The differential is now a gram negative bacterial infection from his indwelling catheter versus scleroderma. House orders Stark to be started on Ampicillin and Gentamicin, two potent antibiotics, for the possible infection; he also orders skin and lymph node biopsies to look for scleroderma. Shortly, the team reveal the antibiotics are having no effect and the biopsies are negative. Or are they? House notices some black specks in the cervical lymph node biopsy and suspects Stark has melanoma of the eye which has spread throughout the body. He wants to remove the eye and manages to talk Cuddy (Lisa Edelstein) into agreeing with the surgery. Before surgery, the applicants are performing a thoracentesis (draining the fluid from around Starks lungs) to make his breathing easier when they notice the fluid is clear. This is not consistent with fluid from a cancer, which tends to be cloudy and bloody. Stepping in after House's injury (discussed below), Wilson (Robert Sean Leonard) and the team decide Stark has Eosinophilic Pneumonia, and he is started on corticosteroids and cyclophosphamide (a potent immune suppressant and chemotherapy drug, used for certain types Eosinophilc Pneumonia). The medication doesn't help and Stark dies quickly and quietly, his faithful dog by his side. When the dog is revealed to be dead a few minutes later, House realizes Hoover took the patient's Invermectin (fatal to the breed) instead of the patient.
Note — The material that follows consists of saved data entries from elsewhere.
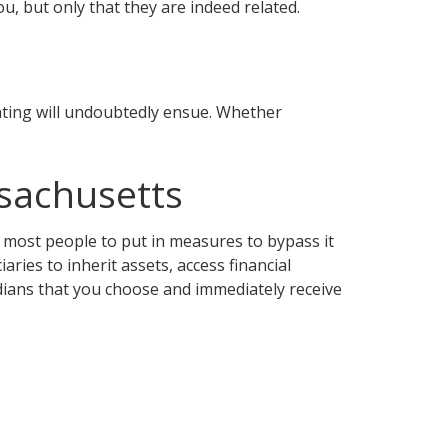
u, but only that they are indeed related.
ghting will undoubtedly ensue. Whether
sachusetts
 most people to put in measures to bypass it
aries to inherit assets, access financial
rdians that you choose and immediately receive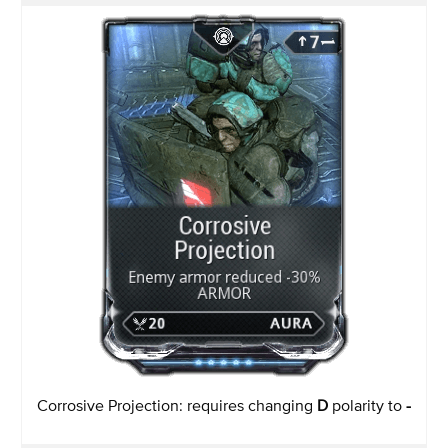
Corrosive Projection: requires changing
D
polarity to
-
Thus, the women were right and the patient had Strongyloides all along, and died of an overwhelming threadworm infection.
While the team is treating Stark, House sees a patient in clinic who pulls out a knife and sticks it in the wall socket right in front of him. House manages to revive him and the patient admits he was in a car accident a few days previous and experienced a near death experience. He reports it was the happiest that hes ever been and wants to replicate the experience.
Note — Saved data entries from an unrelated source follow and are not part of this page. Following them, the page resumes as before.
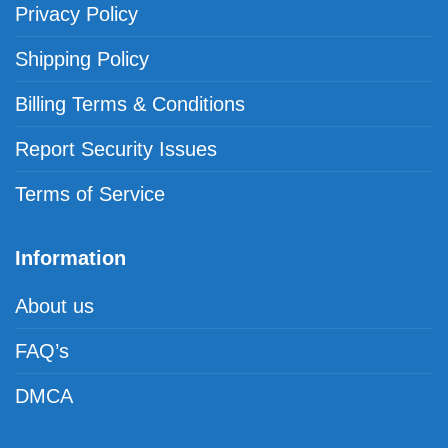
Privacy Policy
Shipping Policy
Billing Terms & Conditions
Report Security Issues
Terms of Service
Information
About us
FAQ’s
DMCA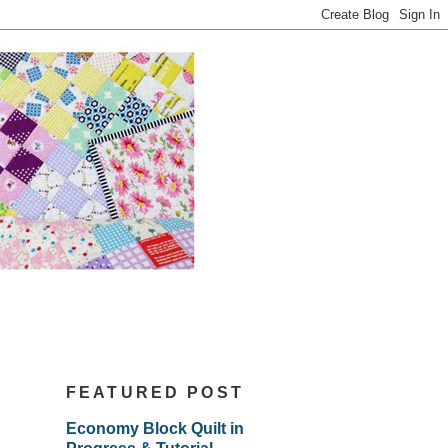
FEATURED POST
Economy Block Quilt in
Later, when Wilson accuses House of not knowing for sure whether there is an afterlife or not, House decides to find out for himself, and sticks the patient's knife in a wall socket (but not before paging Amber). She performs CPR and manages to revive him, though he suffered a burned hand and an extended loss of consciousness. Because of this, Wilson had to take over Stark's case in the end.
Meanwhile, at a hospital across town, Foreman is running his own diagnostic team, only he is trying to make it friendlier and more supportive than Houses. They have a patient with fever, boggy lungs, and blurry vision who the antibiotics arent helping. The team diagnoses Apergillosis and starts the patient on Amphotericin B. It doesn't help, and the patient now develops yellow gums, a sign of jaundice. Foreman believes the patient has anaplastic large cell lymphoma, a rare and aggressive cancer. He wants to start treatment right away. His boss disagrees and feels a severe infection is most likely.She has Foreman start a potent antibiotic. Foreman's gut feeling gets the best of him and he stops the antibiotic and starts the cancer therapy. He is correct and saves the patient's life, but his boss fires him for not following the guidelines and putting his gut feelings ahead of medicine.
(Ed. Note - Factual errors should be pointed out in the "Goofs" section, not the synopsis.)